======== INFORMATION PROVIDED ========
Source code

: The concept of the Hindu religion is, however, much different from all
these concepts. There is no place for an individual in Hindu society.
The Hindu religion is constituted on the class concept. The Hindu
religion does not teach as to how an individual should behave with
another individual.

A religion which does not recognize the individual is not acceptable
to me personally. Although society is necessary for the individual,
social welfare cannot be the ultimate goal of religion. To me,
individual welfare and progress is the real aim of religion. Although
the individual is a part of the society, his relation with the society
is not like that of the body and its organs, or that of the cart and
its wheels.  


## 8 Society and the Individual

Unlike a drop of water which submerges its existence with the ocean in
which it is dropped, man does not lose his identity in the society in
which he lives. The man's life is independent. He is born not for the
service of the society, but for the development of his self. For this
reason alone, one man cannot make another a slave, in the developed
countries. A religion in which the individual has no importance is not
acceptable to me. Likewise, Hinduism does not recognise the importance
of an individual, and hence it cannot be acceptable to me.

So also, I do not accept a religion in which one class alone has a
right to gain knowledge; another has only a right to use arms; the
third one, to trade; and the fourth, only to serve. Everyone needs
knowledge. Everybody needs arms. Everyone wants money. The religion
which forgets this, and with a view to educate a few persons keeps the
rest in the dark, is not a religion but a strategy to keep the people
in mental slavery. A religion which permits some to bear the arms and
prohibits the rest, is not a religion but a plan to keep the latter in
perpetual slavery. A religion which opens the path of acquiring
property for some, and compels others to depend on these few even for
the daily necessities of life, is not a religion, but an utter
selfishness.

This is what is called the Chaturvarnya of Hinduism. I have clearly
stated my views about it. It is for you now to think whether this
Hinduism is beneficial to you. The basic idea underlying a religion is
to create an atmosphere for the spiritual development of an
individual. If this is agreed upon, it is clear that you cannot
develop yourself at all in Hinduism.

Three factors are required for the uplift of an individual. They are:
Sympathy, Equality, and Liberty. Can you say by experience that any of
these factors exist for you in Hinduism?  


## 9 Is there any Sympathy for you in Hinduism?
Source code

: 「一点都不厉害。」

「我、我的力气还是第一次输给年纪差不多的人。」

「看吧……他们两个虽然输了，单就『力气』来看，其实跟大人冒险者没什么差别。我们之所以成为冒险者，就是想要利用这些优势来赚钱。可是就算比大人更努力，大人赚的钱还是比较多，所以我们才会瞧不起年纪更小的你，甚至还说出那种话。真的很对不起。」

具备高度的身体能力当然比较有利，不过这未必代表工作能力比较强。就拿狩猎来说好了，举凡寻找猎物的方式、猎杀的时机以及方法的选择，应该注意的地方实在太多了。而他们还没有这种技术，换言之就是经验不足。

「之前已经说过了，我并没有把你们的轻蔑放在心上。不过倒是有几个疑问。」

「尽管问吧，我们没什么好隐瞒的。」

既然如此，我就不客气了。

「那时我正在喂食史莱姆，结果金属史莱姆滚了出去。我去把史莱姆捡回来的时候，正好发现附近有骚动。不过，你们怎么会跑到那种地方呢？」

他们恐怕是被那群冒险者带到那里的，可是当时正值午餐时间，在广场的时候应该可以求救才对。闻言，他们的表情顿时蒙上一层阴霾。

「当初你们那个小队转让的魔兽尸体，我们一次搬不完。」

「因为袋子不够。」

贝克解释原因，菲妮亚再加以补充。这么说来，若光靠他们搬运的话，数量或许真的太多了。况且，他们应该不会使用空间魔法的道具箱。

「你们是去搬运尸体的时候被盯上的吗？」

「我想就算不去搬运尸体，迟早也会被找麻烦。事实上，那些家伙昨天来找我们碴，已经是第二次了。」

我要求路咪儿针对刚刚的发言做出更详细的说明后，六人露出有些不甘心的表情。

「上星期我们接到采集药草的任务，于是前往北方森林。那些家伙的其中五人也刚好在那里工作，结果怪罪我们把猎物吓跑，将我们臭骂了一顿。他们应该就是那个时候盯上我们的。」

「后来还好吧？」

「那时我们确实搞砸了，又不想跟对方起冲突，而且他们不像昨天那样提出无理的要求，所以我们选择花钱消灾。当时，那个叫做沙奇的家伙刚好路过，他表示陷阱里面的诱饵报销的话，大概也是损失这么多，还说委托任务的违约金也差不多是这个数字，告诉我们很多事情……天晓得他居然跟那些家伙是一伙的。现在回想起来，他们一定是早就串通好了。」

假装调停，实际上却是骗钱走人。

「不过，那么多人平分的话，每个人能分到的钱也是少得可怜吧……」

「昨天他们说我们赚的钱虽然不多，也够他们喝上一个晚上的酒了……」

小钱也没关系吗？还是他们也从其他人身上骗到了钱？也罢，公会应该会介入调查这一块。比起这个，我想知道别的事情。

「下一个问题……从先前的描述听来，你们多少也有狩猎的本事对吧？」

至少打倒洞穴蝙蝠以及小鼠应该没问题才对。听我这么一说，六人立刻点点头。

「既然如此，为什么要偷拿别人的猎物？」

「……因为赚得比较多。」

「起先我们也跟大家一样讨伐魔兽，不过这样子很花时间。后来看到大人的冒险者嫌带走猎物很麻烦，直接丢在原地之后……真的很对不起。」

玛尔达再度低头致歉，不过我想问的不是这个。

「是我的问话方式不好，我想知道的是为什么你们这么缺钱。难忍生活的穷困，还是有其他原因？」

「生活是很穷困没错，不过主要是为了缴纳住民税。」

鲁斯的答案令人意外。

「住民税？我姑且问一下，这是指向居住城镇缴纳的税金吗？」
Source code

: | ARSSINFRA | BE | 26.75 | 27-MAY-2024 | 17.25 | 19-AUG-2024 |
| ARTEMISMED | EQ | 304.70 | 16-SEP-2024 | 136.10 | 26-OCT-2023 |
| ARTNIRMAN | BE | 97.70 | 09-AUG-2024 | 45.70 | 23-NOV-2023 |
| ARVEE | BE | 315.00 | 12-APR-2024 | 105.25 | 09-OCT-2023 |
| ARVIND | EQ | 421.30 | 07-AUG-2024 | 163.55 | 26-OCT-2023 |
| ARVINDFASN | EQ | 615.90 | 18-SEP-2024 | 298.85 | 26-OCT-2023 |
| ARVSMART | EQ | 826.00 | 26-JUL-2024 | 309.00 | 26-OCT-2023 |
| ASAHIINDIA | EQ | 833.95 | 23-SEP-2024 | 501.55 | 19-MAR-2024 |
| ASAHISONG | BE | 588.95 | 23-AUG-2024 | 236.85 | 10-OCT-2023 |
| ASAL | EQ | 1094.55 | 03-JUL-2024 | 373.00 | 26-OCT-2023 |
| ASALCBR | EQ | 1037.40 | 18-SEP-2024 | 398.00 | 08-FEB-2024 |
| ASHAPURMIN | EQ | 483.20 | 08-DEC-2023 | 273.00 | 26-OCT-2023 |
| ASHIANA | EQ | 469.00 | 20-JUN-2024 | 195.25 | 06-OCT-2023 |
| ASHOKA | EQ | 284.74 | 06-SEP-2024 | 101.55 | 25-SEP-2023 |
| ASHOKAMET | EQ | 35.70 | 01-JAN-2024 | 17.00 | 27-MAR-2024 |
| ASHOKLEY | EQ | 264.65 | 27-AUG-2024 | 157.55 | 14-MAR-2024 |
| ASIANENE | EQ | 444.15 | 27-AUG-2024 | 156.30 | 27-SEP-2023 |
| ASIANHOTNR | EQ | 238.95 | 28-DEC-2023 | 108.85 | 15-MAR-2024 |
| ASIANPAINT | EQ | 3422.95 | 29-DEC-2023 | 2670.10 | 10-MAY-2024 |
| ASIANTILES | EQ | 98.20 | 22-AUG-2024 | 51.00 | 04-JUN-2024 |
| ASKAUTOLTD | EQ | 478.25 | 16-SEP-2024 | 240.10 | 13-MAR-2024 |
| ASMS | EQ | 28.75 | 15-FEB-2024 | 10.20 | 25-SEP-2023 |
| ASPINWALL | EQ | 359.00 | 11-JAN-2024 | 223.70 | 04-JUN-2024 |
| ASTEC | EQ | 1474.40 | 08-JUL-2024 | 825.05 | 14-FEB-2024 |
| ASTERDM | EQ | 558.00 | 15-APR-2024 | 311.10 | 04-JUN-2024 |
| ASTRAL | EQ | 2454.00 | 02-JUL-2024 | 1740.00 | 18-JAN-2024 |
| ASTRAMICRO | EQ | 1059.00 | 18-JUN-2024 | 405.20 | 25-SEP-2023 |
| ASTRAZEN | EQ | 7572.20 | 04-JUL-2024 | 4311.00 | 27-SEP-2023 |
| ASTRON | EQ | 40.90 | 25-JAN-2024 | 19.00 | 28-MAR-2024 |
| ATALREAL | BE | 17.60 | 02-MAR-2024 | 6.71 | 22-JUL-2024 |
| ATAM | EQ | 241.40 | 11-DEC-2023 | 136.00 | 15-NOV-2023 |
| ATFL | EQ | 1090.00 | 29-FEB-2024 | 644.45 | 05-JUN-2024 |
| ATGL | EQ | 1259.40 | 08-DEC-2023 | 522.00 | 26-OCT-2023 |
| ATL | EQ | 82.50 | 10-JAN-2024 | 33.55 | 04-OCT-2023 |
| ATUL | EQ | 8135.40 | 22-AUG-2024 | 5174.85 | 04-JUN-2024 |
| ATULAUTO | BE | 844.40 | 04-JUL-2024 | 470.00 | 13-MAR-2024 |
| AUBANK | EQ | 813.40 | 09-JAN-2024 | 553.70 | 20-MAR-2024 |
========
EXERCISE DETAILS: Only the lines above, from the first through the one holding "A religion which does", are to be output, and they must be copied exactly.

TASK RESULT:
Source code

: The concept of the Hindu religion is, however, much different from all
these concepts. There is no place for an individual in Hindu society.
The Hindu religion is constituted on the class concept. The Hindu
religion does not teach as to how an individual should behave with
another individual.

A religion which does not recognize the individual is not acceptable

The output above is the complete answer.